__Exercice__: Extrayez sans rien changer les lignes comprises entre celle qui contient "oita ja verkkosivustojen" et celle qui contient "äystävällisyyteen ja tehokkuuteen, mikä", ces deux lignes incluses.

__Jeu de données__:
┏━━

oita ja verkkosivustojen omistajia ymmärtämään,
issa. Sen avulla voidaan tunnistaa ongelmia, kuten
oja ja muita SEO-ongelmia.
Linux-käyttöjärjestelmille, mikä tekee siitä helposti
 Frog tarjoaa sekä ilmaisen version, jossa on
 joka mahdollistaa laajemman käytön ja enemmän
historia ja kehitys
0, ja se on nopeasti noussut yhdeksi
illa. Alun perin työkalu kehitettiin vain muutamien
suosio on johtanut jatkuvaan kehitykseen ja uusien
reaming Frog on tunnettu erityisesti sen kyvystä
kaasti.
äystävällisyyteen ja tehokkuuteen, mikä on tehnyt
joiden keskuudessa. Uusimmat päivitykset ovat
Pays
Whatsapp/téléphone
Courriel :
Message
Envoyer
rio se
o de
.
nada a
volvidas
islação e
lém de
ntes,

┗━━
┏━━

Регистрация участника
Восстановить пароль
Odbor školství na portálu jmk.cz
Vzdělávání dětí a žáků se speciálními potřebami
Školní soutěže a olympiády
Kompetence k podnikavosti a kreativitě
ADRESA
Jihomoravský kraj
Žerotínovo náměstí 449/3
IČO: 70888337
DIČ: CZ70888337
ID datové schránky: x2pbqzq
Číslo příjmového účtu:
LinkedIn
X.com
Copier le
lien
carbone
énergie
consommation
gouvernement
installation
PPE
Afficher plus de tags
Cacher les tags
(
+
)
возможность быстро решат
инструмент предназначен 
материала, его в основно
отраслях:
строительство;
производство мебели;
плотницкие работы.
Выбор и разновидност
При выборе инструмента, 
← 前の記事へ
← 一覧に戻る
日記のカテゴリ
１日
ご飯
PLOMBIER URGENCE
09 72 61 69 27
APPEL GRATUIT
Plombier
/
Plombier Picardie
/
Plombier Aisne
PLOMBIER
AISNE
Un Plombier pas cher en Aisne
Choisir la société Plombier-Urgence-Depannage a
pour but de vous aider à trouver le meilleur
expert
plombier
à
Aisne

┗━━
┏━━

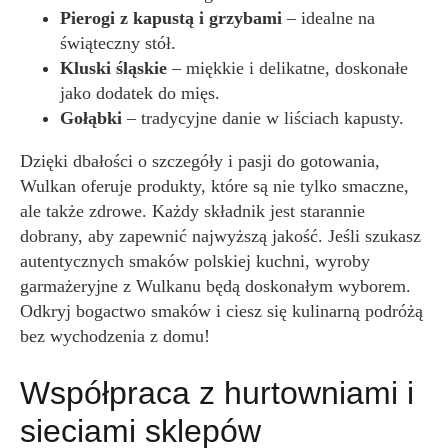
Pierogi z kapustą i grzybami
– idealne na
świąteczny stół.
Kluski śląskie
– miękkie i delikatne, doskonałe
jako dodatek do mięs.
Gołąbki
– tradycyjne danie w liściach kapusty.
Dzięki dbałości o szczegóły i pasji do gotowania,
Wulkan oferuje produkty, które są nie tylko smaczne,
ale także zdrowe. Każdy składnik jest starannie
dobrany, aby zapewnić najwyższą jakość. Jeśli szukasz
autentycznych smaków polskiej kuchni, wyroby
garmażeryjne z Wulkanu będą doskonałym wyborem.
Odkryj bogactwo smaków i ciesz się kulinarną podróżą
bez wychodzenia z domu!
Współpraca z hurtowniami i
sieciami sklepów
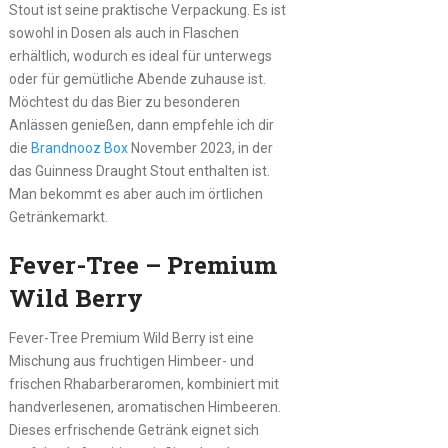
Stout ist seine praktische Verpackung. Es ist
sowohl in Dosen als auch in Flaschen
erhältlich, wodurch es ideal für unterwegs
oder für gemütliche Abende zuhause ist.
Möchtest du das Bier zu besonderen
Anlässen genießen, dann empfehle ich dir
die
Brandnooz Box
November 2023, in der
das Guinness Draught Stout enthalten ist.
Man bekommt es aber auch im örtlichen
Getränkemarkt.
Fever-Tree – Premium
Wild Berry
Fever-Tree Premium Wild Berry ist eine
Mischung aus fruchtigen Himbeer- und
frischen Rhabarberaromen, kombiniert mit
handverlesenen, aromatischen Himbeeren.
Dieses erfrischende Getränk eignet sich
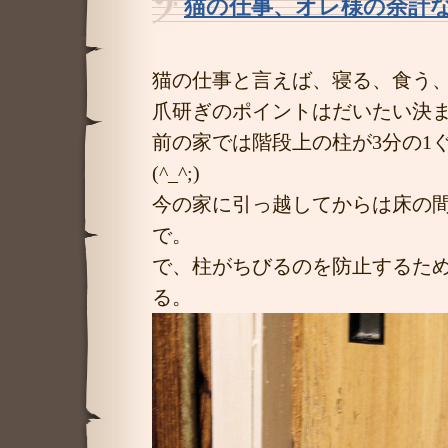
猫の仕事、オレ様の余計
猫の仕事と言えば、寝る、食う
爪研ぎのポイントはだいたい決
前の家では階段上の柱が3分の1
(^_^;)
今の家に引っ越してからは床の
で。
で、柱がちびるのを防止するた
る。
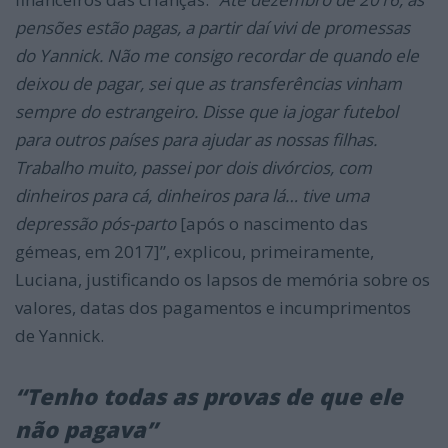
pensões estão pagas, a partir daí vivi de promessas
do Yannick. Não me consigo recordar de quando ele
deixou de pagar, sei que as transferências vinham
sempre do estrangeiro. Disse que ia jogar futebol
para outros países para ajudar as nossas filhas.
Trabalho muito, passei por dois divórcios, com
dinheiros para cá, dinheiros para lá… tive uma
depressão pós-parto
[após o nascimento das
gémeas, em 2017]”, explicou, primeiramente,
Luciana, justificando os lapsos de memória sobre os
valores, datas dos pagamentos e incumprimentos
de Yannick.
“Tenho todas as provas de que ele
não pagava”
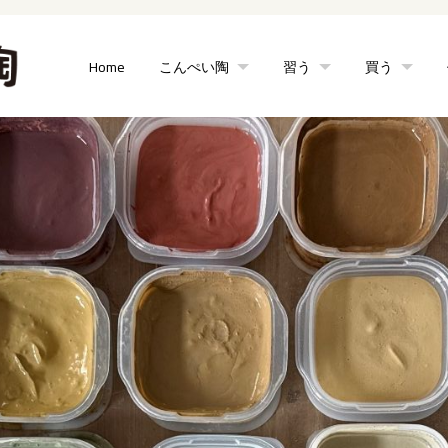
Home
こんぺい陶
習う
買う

┗━━

__Résultat__:
oita ja verkkosivustojen omistajia ymmärtämään,
issa. Sen avulla voidaan tunnistaa ongelmia, kuten
oja ja muita SEO-ongelmia.
Linux-käyttöjärjestelmille, mikä tekee siitä helposti
 Frog tarjoaa sekä ilmaisen version, jossa on
 joka mahdollistaa laajemman käytön ja enemmän
historia ja kehitys
0, ja se on nopeasti noussut yhdeksi
illa. Alun perin työkalu kehitettiin vain muutamien
suosio on johtanut jatkuvaan kehitykseen ja uusien
reaming Frog on tunnettu erityisesti sen kyvystä
kaasti.
äystävällisyyteen ja tehokkuuteen, mikä on tehnyt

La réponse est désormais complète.